Recorded information
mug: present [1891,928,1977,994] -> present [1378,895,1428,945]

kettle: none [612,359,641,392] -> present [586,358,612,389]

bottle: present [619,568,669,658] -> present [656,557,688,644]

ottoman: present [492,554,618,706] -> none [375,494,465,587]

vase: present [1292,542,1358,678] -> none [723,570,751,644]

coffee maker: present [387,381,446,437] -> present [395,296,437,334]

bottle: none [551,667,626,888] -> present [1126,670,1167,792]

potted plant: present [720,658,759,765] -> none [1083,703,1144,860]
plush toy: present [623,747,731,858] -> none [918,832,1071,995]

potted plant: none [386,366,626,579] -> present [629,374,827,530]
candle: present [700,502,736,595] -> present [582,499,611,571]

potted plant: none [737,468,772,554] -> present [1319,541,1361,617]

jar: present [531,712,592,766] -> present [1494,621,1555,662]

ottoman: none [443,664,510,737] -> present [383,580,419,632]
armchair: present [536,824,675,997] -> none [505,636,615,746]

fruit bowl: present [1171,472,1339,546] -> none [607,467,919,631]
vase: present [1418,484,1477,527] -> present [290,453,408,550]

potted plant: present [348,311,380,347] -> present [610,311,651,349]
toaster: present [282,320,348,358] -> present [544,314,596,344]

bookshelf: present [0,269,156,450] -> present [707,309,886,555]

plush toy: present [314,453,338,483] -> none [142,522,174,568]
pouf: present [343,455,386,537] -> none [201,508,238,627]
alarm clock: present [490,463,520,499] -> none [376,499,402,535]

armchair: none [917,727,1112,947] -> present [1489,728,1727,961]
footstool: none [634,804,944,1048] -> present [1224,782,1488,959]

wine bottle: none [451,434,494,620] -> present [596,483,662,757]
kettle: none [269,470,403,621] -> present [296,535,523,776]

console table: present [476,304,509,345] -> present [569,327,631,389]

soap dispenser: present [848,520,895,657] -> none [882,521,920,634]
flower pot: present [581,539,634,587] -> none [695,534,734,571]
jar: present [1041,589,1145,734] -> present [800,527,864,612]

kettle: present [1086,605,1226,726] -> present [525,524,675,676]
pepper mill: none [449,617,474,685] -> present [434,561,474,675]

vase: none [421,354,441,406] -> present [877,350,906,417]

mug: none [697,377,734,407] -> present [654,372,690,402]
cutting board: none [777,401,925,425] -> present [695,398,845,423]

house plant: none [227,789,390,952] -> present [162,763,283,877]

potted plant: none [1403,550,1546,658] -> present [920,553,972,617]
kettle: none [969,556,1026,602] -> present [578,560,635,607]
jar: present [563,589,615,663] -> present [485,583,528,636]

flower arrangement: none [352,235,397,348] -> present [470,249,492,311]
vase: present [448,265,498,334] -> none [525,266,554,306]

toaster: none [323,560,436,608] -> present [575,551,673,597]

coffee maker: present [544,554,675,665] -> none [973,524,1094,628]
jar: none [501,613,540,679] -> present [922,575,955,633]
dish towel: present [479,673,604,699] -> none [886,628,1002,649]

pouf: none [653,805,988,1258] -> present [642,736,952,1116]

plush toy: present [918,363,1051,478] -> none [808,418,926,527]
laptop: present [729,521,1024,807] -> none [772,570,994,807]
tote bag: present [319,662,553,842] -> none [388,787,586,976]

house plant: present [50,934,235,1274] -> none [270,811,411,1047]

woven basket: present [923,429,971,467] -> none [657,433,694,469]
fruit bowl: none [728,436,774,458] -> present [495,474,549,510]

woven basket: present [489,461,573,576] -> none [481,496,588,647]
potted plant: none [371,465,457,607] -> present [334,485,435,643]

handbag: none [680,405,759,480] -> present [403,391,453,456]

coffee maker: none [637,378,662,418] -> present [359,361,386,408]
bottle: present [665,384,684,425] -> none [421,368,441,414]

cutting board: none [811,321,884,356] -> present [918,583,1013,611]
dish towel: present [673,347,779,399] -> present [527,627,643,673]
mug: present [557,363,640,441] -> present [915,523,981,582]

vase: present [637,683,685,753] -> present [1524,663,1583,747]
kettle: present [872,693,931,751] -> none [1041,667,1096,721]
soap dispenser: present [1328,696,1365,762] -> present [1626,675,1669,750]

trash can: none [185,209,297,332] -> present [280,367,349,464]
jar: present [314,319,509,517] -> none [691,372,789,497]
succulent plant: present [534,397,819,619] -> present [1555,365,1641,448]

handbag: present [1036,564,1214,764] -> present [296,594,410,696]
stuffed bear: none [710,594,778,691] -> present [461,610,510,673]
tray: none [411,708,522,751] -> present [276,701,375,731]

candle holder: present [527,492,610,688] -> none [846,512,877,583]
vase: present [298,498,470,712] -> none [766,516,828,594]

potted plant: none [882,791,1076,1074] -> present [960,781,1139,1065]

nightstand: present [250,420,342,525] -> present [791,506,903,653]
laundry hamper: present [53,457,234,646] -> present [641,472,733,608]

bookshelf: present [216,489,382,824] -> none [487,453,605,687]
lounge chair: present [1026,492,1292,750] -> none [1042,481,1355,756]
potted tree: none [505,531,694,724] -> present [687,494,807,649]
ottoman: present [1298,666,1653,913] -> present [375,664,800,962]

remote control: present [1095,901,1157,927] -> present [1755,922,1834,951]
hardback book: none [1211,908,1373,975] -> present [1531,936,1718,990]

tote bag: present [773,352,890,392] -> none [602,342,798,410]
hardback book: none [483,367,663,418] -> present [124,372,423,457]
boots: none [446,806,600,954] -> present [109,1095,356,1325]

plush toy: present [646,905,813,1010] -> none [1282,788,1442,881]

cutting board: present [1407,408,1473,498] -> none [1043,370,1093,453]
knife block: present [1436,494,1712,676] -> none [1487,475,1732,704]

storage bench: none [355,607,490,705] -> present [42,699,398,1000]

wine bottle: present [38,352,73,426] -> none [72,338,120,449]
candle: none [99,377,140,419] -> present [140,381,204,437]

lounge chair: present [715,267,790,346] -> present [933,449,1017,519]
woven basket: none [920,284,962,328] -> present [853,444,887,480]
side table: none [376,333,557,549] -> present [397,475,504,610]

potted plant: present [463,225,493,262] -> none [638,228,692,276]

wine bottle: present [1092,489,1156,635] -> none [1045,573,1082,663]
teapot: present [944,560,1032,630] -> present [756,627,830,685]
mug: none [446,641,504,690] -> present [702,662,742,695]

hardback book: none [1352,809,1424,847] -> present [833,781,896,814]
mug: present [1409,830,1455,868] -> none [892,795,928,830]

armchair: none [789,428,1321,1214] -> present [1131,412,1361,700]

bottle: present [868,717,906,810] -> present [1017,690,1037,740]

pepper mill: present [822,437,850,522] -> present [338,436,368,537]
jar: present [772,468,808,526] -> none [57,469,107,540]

Exercise objective
In the data above, find the line with "bottle: none [551,667,626,888]" and the line with "pouf: present [343,455,386,537]". Retype both, plus every line between them, exactly.

Task result
bottle: none [551,667,626,888] -> present [1126,670,1167,792]

potted plant: present [720,658,759,765] -> none [1083,703,1144,860]
plush toy: present [623,747,731,858] -> none [918,832,1071,995]

potted plant: none [386,366,626,579] -> present [629,374,827,530]
candle: present [700,502,736,595] -> present [582,499,611,571]

potted plant: none [737,468,772,554] -> present [1319,541,1361,617]

jar: present [531,712,592,766] -> present [1494,621,1555,662]

ottoman: none [443,664,510,737] -> present [383,580,419,632]
armchair: present [536,824,675,997] -> none [505,636,615,746]

fruit bowl: present [1171,472,1339,546] -> none [607,467,919,631]
vase: present [1418,484,1477,527] -> present [290,453,408,550]

potted plant: present [348,311,380,347] -> present [610,311,651,349]
toaster: present [282,320,348,358] -> present [544,314,596,344]

bookshelf: present [0,269,156,450] -> present [707,309,886,555]

plush toy: present [314,453,338,483] -> none [142,522,174,568]
pouf: present [343,455,386,537] -> none [201,508,238,627]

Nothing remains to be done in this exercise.